Hoje, nós mulheres temos voz. Somos livres para expressar nossos potenciais, criarmos nosso próprio padrão de beleza, vestirmos a roupa que nos cabe e questionarmos preconceitos e pressões impostas que não nos fazem mais sentido. Somos donas do nosso próprio corpo e alma e ainda assim, não perdemos nossa essência de beleza, sabedoria e feminilidade.

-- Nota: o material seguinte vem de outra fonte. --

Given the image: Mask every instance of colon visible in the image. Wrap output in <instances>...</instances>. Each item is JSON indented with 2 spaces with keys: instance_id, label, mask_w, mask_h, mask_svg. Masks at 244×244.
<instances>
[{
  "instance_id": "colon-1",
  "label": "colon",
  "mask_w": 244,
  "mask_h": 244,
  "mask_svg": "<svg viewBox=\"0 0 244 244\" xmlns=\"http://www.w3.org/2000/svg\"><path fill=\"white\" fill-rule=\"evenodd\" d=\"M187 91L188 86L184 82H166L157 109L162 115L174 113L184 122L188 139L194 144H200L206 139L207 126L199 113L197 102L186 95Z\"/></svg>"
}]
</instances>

No entanto, é verdade também, que para algumas mulheres, a realidade ainda é mais dura do que para outras. Talvez a tão sonhada liberdade não seja real e acessível em todos os campos de suas vidas. E é por isso que continuamos lutando por um mundo mais justo e igualitário e que a palavra sororidade nunca foi tão valiosa para caminharmos juntas adiante.

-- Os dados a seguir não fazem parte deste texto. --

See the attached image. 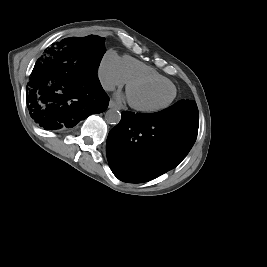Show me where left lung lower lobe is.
I'll list each match as a JSON object with an SVG mask.
<instances>
[{
  "instance_id": "left-lung-lower-lobe-1",
  "label": "left lung lower lobe",
  "mask_w": 267,
  "mask_h": 267,
  "mask_svg": "<svg viewBox=\"0 0 267 267\" xmlns=\"http://www.w3.org/2000/svg\"><path fill=\"white\" fill-rule=\"evenodd\" d=\"M199 116L186 111L122 112L109 132L106 153L114 175L142 183L176 167L192 148Z\"/></svg>"
}]
</instances>
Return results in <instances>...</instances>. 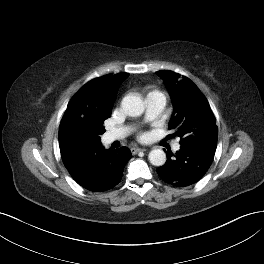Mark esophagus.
Listing matches in <instances>:
<instances>
[{
    "mask_svg": "<svg viewBox=\"0 0 264 264\" xmlns=\"http://www.w3.org/2000/svg\"><path fill=\"white\" fill-rule=\"evenodd\" d=\"M146 152L147 151V149H144V148H136V147H134V148H131V153L132 154H137L138 152Z\"/></svg>",
    "mask_w": 264,
    "mask_h": 264,
    "instance_id": "34e87169",
    "label": "esophagus"
}]
</instances>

Mesmo com essas diferenças que se referem a lugares de maior e menor privilégio, existe algo que nos une pelo simples fato de sermos mulheres, e que acredito que todas temos em comum, em maior e menor grau: a necessidade de termos coragem para sermos autênticas!

Ser autêntica significa ser verdadeira. Ser fiel aos seus valores e principalmente a si mesma.

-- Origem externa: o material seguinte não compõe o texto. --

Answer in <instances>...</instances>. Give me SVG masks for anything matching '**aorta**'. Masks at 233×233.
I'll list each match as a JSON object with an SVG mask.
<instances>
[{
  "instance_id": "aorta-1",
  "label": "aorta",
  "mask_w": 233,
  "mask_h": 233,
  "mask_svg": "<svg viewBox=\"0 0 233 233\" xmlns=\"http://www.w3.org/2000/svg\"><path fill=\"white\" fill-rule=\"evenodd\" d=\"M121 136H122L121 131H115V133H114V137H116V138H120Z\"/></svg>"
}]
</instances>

Quantas de nós, ainda nos escondemos por medo do que os outros vão pensar ao nosso respeito? Quantas vezes, por necessidade de aprovação e por pressões externas, deixamos de seguir nossos sonhos, ou, de falar o que realmente pensamos? E quantas vezes, por medo da rejeição, nos encaixamos em padrões, fugindo completamente de quem somos para caber em lugares que esperam de nós?

Isso se intensifica na vida de alguns grupos menos favorecidos de mulheres, mas hoje, no meu lugar de direito, gostaria de representar as mulheres que vivem com HIV e que continuam silenciadas por medo de serem simplesmente quem são, devido a sua sorologia.

Que este artigo, publicado em 1º de Março de 2024 soe como um manifesto para que quem sabe um dia, possamos mudar este cenário na vida das mais de 350 mil mulheres vivendo com HIV no Brasil e aproximadamente 20 Milhões de mulheres no mundo.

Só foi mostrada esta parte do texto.